Da ist die segensreiche Arbeit des Roten Halbmondes, der mit einer Ambulanz auf vier Rädern schwangere Frauen in den ländlichen Gebieten der Autonomiegebiete versorgt. –  Ich nehme sehr viele Bilder, sehr viele Anregungen aus  einer faszinierenden Reihe von Gesprächen und Begegnungen mit nach Hause.

Erinnern in Yad Vashem: BAGFW-Präsident Ulrich Lilie mit Bundesfamilienministerin Lisa Paus und Abraham Lehrer, dem Präsidenten der Zentralwohlfahrtsstelle der Juden in Deutschland. Foto: ZWST.

Erinnerung wachhalten

Ein besonderer Höhepunkt war unser gemeinsamer Besuch in Yad Vashem, der internationalen Gedenkstätte an die Menschheitsverbrechen des Holocausts. Hier hatten die Ministerin Pau und ich die Ehre, nach einer uns alle tief beeindruckenden und erschütternden Führung einen Kranz in der Gedenkhalle für die Opfer der Shoa niederzulegen und eine Rede zu halten.
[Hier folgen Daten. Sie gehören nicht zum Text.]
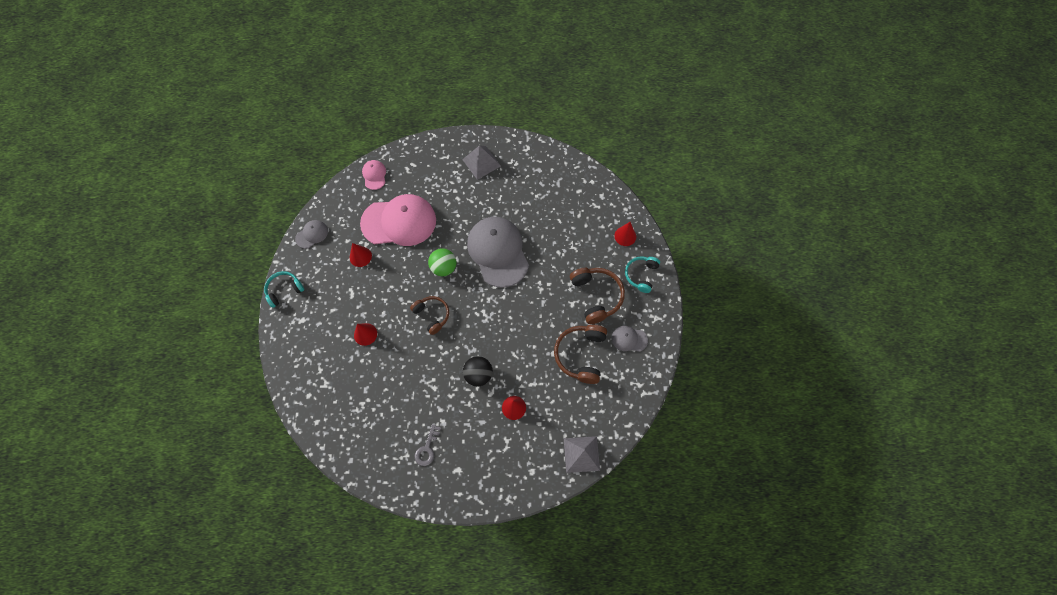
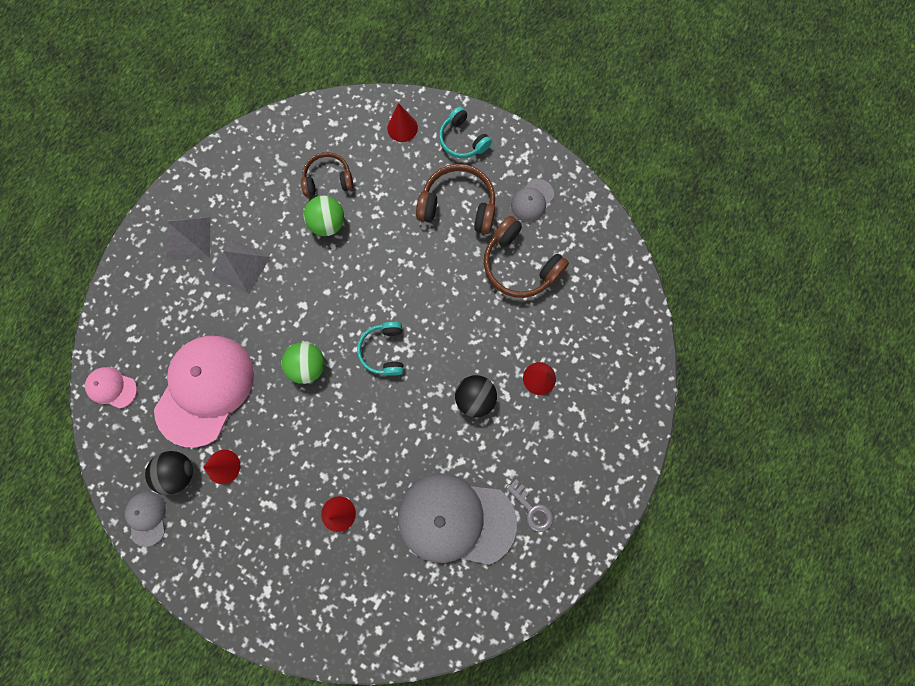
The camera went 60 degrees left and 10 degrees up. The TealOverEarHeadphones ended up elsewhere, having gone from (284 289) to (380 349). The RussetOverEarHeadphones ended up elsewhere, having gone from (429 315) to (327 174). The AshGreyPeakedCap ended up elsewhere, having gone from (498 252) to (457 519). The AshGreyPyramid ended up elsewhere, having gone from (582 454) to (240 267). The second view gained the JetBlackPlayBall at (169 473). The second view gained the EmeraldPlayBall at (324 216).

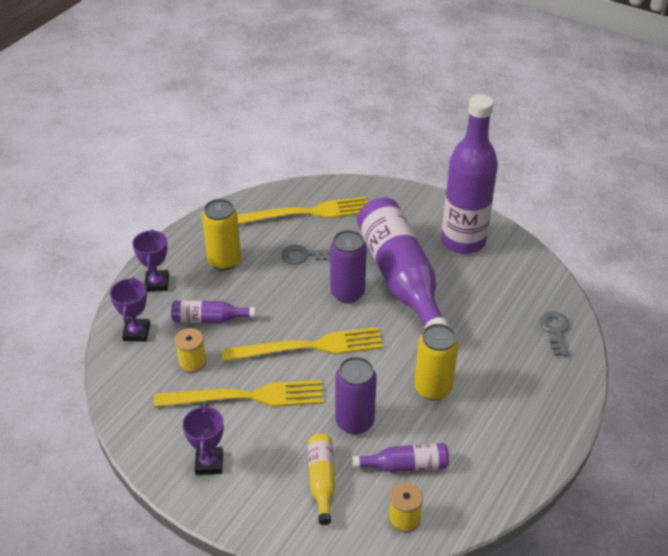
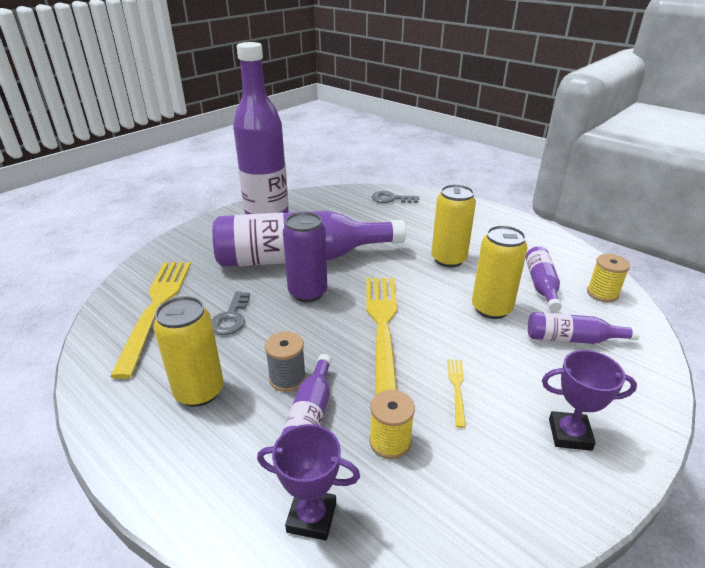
The camera went 80 degrees left and 10 degrees down. The second view lost the RoyalPurpleTrophy at (150 260). The size of the GoldenTableFork at (239 393) changed by a factor of 0.42. What was the GoldenBottle at (321 479) turned into the RoyalPurpleBottle at (584 328). What was the RoyalPurpleSodaCan at (356 396) turned into the GoldenSodaCan at (500 272). The second view gained the AshGreySpool at (285 361).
Meine Rede können Sie hier nachlesen.

Beschämend

Noch am Abend dieses Besuches schickte mir Abraham Lehrer, der Präsident der Zentralwohlfahrtsstelle der Juden in Deutschland, im Hotel kommentarlos die Nachricht über einen antisemitischen Angriff auf einen Rabbi und seinen Sohn in der Berliner S-Bahn am gleichen Tag.  Es ist unerträglich und beschämend, dass ausgerechnet in Deutschland solche schrecklichen Gewalttaten wieder möglich sind

Unser aller entschiedenes Eintreten gegen jede Form von Antisemitismus und gruppenbezogene Menschenfeindlichkeit bleibt unsere vornehmste Pflicht.